▸ Task list:
1. Copy out everything in the guide to building LED illuminators from "Radio Shack and" down to "your LEDs... ;)".
2. Write the next part of the guide to building LED illuminators, beginning right after its final sentence.

▸ Document section:
How to make LEDs light up

If you're looking to make your own night cam, you'll need an infrared illuminator. You can buy them ready made, but they're hideously expensive and generally designed for wide areas - i.e. they will be too bright to use to illuminate a nocturnal animal at close range. So, I make my own. This page explains the methods I use to do that. You can, of course, use these identical methods to make a visible light illuminator. Now that white LEDs are available, it might be a fun thing to have around!

Radio Shack and Digi-Key are good sources for the parts and tools that are needed (or at least nice to have - that's up to you to decide), which are:

And now on to the mind-numbing detail. I suggest you read it all before beginning, in order to reduce the risk of letting the magic smoke out of your LEDs... ;)

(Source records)

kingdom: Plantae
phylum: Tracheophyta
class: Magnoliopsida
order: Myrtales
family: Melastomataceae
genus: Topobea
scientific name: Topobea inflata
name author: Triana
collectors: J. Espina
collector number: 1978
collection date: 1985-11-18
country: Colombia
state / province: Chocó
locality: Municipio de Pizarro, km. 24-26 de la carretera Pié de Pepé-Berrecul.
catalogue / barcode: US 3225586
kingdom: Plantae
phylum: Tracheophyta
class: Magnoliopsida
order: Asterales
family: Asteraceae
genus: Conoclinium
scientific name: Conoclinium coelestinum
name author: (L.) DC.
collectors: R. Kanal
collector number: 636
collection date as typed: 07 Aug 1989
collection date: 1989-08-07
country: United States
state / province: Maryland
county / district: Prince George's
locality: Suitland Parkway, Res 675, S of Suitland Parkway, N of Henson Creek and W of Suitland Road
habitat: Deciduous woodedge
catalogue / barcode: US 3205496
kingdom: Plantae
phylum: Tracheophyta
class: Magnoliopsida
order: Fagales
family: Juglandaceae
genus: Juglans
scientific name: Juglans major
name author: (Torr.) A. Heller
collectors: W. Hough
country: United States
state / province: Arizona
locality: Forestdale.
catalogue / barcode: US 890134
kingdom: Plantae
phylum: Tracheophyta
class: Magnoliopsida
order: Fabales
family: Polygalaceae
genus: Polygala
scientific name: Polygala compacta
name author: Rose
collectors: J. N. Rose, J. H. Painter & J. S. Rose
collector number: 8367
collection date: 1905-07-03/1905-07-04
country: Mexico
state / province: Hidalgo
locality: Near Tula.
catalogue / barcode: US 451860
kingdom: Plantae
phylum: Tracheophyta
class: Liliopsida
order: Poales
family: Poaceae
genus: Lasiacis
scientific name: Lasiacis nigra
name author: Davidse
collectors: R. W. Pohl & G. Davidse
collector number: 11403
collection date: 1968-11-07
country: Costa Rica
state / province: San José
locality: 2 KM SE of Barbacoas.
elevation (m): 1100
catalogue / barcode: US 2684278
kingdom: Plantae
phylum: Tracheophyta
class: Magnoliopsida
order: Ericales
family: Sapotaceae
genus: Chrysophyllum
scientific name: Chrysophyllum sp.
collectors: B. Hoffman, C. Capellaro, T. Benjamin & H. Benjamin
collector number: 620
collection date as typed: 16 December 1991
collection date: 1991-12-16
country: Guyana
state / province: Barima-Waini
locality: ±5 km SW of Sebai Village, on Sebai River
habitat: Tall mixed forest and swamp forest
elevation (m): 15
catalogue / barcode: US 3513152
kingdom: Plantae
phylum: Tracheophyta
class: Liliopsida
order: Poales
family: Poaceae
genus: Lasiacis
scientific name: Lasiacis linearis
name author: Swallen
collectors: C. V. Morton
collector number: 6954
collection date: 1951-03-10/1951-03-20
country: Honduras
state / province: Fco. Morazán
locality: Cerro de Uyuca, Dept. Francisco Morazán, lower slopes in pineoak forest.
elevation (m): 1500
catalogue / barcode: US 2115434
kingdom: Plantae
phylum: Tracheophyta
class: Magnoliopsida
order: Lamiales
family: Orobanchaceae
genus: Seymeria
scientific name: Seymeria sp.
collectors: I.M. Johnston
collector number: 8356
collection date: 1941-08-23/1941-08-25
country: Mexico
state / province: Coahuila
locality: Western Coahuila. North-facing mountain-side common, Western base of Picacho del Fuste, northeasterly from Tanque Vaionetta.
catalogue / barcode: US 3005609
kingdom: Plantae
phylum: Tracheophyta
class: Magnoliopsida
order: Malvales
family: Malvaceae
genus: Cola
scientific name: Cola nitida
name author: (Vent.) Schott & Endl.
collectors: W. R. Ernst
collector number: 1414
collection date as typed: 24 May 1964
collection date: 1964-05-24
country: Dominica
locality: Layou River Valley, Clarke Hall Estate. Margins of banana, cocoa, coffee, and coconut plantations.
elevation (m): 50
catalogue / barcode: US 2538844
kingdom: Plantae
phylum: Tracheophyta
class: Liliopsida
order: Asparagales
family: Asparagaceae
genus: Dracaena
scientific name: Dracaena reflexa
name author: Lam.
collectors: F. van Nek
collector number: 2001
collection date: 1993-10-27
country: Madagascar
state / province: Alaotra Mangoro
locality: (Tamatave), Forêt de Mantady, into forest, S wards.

▸ Replies:
1.
Radio Shack and Digi-Key are good sources for the parts and tools that are needed (or at least nice to have - that's up to you to decide), which are:

And now on to the mind-numbing detail. I suggest you read it all before beginning, in order to reduce the risk of letting the magic smoke out of your LEDs... ;)

2.
  1. Electricity Basics

    Here are some basic electronics terms and concepts that will come in handy for this project:

    Note: You'll hear lots of people use water as an allegory for electricity. There are enough similarities to make the comparison useful at times, but don't expect perfection. In reality, the behavior of water and electricity are quite different.

     

  2. Power Supply

    There are two power supply specifications that you care about: Voltage and Current.

    I feel that the ideal power supply is 12VDC (VDC="Volts Direct Current"). It is relatively safe and commonly available via "wall wart" power supplies. (You know, those annoying brick supplies that take up two or three outlets on a power strip?)

    The current rating of the power supply must be sufficient to handle your entire illuminator. I've never seen a power supply so wimpy that it couldn't supply enough current for a project like this, but if you're attaching multiple illuminators to a single supply or are building your illuminator from some beastly super-bright LEDs and have a particularly small power supply, you could run into trouble. It wouldn't hurt to check.

    You can generally find out what you need to know by looking at the label of the supply for a rating in Amperes (A) or Milliamperes (mA); 1500mA (which is the same as 1.5A) is great, and 500mA (0.5A) is sufficient for most projects of this nature. Anything smaller could be trouble - double check your calculations!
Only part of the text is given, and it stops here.